Entretanto, claro que os RCTs não são uma abordagem nova, nem foram introduzidos por estes investigadores; os ensaios clínicos randomizados, com o estabelecimento aleatório de um grupo de tratamento e um grupo de controlo para testar a eficácia de um tratamento, são há muito a abordagem consagrada para os ensaios clínicos em medicina. O que é novo e muito deve a estes três economistas é a sua generalização na microeconomia do desenvolvimento, isto é, a sua aplicação ao estudo das escolhas individuais e à análise da eficácia de diferentes intervenções em contextos caracterizados pela pobreza em países em desenvolvimento.

Será preferível distribuir redes mosquiteiras de graça ou mediante um preço reduzido? Quais as melhores formas de incentivar a assiduidade e prestação dos professores primários? É melhor que certos apoios sociais sejam condicionais à adoção de determinados comportamentos ou incondicionais? Este é o tipo de perguntas a que procuram responder os RCTs no domínio do desenvolvimento, estabelecendo aldeias ou grupos de pessoas a quem o ‘tratamento’ é aplicado e os seus resultados comparados com os do grupo de controlo. Se a amostra for suficientemente grande e (condição crítica mas muitas vezes ignorada) se a resposta ao tratamento por parte da população for relativamente estável e determinística, então o próprio processo aleatório seguido no estabelecimento da amostra permite inferências estatísticas bastante poderosas e rigorosas quanto à eficácia da intervenção. É precisamente por isso, aliás, que em geral confiamos nos medicamentos que foram sujeitos a ensaios clínicos.

******

TAREFAS:
- 1) Transcreva do texto sobre os ensaios randomizados o trecho entre "Entretanto, claro que" e "países em desenvolvimento.", inclusive.
- 2) Resuma em duas frases o texto sobre os ensaios randomizados.
- 3) Responda, com base no texto sobre os ensaios randomizados:
(a) Em que área os ensaios clínicos randomizados são há muito a abordagem consagrada?
(b) Que bem é referido numa pergunta sobre distribuição gratuita ou a preço reduzido?
(c) Além de a amostra ser suficientemente grande, que condição é apontada como crítica mas muitas vezes ignorada?

(Dados recolhidos)

******

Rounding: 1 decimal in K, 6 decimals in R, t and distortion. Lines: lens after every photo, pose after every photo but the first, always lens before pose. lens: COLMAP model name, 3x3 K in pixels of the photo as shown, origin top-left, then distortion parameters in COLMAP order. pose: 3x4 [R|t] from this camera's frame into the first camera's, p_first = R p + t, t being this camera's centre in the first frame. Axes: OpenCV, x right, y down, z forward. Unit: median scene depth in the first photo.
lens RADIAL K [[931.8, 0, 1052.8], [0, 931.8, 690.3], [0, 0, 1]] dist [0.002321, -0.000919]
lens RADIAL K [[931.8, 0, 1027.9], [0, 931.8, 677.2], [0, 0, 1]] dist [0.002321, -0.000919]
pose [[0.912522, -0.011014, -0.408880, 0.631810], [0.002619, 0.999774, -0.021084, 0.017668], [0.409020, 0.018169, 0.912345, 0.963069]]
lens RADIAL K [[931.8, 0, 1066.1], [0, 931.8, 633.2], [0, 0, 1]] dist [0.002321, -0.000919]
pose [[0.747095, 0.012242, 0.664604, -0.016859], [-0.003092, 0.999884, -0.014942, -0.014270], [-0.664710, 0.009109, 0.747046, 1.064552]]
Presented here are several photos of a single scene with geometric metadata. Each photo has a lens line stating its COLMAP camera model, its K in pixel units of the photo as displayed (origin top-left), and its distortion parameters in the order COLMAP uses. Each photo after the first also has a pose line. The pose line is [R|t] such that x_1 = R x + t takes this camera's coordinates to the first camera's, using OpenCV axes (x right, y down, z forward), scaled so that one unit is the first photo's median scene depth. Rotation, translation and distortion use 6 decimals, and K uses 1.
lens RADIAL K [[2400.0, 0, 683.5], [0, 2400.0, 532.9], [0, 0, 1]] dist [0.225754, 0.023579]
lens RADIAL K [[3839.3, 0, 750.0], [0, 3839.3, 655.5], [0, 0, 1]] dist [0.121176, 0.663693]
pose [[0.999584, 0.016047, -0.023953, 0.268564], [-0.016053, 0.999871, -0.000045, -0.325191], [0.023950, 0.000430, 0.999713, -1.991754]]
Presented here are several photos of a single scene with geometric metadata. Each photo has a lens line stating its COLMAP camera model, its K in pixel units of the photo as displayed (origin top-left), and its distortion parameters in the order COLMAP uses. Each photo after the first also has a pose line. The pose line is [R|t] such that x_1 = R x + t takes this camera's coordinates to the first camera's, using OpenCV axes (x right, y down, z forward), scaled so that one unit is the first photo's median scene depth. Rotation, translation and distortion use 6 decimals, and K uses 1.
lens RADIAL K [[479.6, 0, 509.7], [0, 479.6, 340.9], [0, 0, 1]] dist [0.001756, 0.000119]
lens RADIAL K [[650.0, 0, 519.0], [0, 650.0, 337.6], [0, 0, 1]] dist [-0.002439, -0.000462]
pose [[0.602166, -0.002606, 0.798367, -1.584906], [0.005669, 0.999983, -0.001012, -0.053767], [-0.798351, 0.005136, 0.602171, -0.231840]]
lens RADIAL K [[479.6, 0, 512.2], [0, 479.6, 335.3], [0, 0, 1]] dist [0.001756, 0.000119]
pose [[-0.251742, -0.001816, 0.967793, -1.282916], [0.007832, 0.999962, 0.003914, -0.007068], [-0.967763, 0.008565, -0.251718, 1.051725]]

******

RESPOSTAS:
- 1)
Entretanto, claro que os RCTs não são uma abordagem nova, nem foram introduzidos por estes investigadores; os ensaios clínicos randomizados, com o estabelecimento aleatório de um grupo de tratamento e um grupo de controlo para testar a eficácia de um tratamento, são há muito a abordagem consagrada para os ensaios clínicos em medicina. O que é novo e muito deve a estes três economistas é a sua generalização na microeconomia do desenvolvimento, isto é, a sua aplicação ao estudo das escolhas individuais e à análise da eficácia de diferentes intervenções em contextos caracterizados pela pobreza em países em desenvolvimento.

- 2) Os ensaios clínicos randomizados, há muito consagrados na medicina, foram generalizados por três economistas na microeconomia do desenvolvimento, aplicados às escolhas individuais e à eficácia de intervenções em contextos de pobreza. Comparam os resultados de grupos que recebem o ‘tratamento’ com os de um grupo de controlo e, com uma amostra suficientemente grande e uma resposta estável e determinística, permitem inferências estatísticas poderosas e rigorosas sobre a eficácia da intervenção.

- 3)
(a) Nos ensaios clínicos em medicina.
(b) Redes mosquiteiras.
(c) Que a resposta ao tratamento por parte da população seja relativamente estável e determinística.